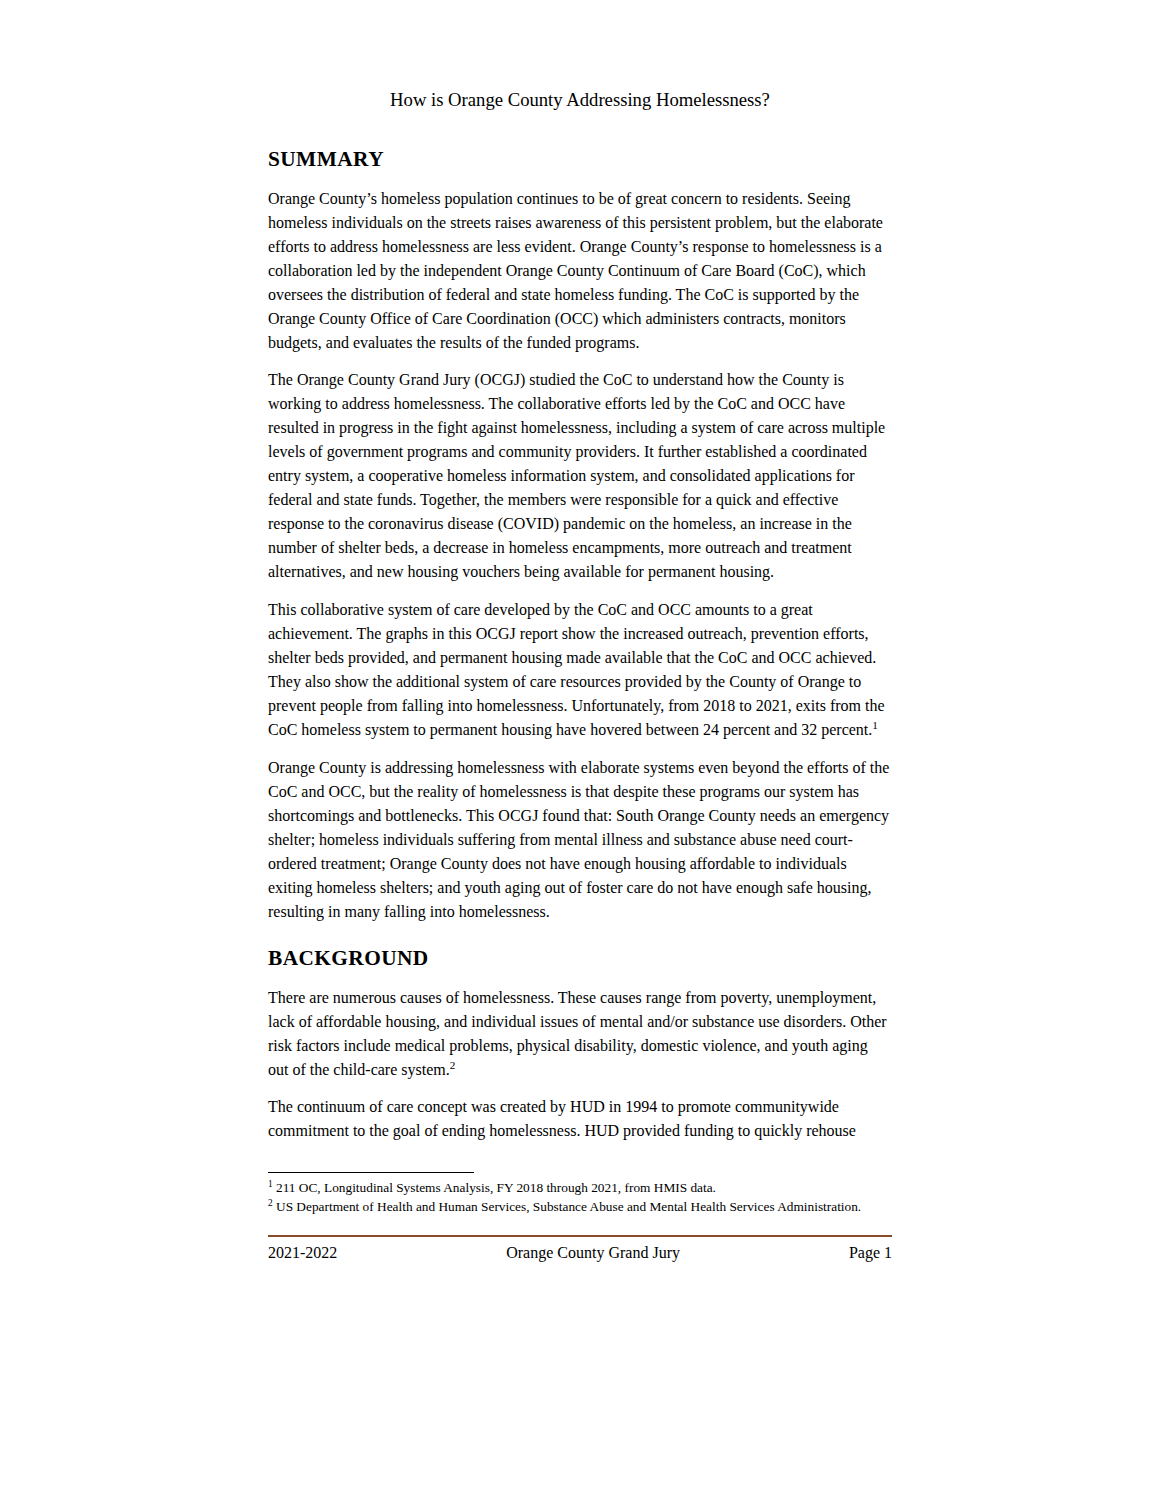How is Orange County Addressing Homelessness?
SUMMARY
Orange County’s homeless population continues to be of great concern to residents. Seeing homeless individuals on the streets raises awareness of this persistent problem, but the elaborate efforts to address homelessness are less evident. Orange County’s response to homelessness is a collaboration led by the independent Orange County Continuum of Care Board (CoC), which oversees the distribution of federal and state homeless funding. The CoC is supported by the Orange County Office of Care Coordination (OCC) which administers contracts, monitors budgets, and evaluates the results of the funded programs.
The Orange County Grand Jury (OCGJ) studied the CoC to understand how the County is working to address homelessness. The collaborative efforts led by the CoC and OCC have resulted in progress in the fight against homelessness, including a system of care across multiple levels of government programs and community providers. It further established a coordinated entry system, a cooperative homeless information system, and consolidated applications for federal and state funds. Together, the members were responsible for a quick and effective response to the coronavirus disease (COVID) pandemic on the homeless, an increase in the number of shelter beds, a decrease in homeless encampments, more outreach and treatment alternatives, and new housing vouchers being available for permanent housing.
This collaborative system of care developed by the CoC and OCC amounts to a great achievement. The graphs in this OCGJ report show the increased outreach, prevention efforts, shelter beds provided, and permanent housing made available that the CoC and OCC achieved. They also show the additional system of care resources provided by the County of Orange to prevent people from falling into homelessness. Unfortunately, from 2018 to 2021, exits from the CoC homeless system to permanent housing have hovered between 24 percent and 32 percent.1
Orange County is addressing homelessness with elaborate systems even beyond the efforts of the CoC and OCC, but the reality of homelessness is that despite these programs our system has shortcomings and bottlenecks. This OCGJ found that: South Orange County needs an emergency shelter; homeless individuals suffering from mental illness and substance abuse need court-ordered treatment; Orange County does not have enough housing affordable to individuals exiting homeless shelters; and youth aging out of foster care do not have enough safe housing, resulting in many falling into homelessness.
BACKGROUND
There are numerous causes of homelessness. These causes range from poverty, unemployment, lack of affordable housing, and individual issues of mental and/or substance use disorders. Other risk factors include medical problems, physical disability, domestic violence, and youth aging out of the child-care system.2
The continuum of care concept was created by HUD in 1994 to promote communitywide commitment to the goal of ending homelessness. HUD provided funding to quickly rehouse
1 211 OC, Longitudinal Systems Analysis, FY 2018 through 2021, from HMIS data.
2 US Department of Health and Human Services, Substance Abuse and Mental Health Services Administration.
2021-2022 Orange County Grand Jury Page 1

----------

● Work to complete
Starting from the first line of the entries above, print each line exactly until the line containing "The Orange County Grand" has been printed, and skip the pictures.

● Your response
How is Orange County Addressing Homelessness?
SUMMARY
Orange County’s homeless population continues to be of great concern to residents. Seeing homeless individuals on the streets raises awareness of this persistent problem, but the elaborate efforts to address homelessness are less evident. Orange County’s response to homelessness is a collaboration led by the independent Orange County Continuum of Care Board (CoC), which oversees the distribution of federal and state homeless funding. The CoC is supported by the Orange County Office of Care Coordination (OCC) which administers contracts, monitors budgets, and evaluates the results of the funded programs.
The Orange County Grand Jury (OCGJ) studied the CoC to understand how the County is working to address homelessness. The collaborative efforts led by the CoC and OCC have resulted in progress in the fight against homelessness, including a system of care across multiple levels of government programs and community providers. It further established a coordinated entry system, a cooperative homeless information system, and consolidated applications for federal and state funds. Together, the members were responsible for a quick and effective response to the coronavirus disease (COVID) pandemic on the homeless, an increase in the number of shelter beds, a decrease in homeless encampments, more outreach and treatment alternatives, and new housing vouchers being available for permanent housing.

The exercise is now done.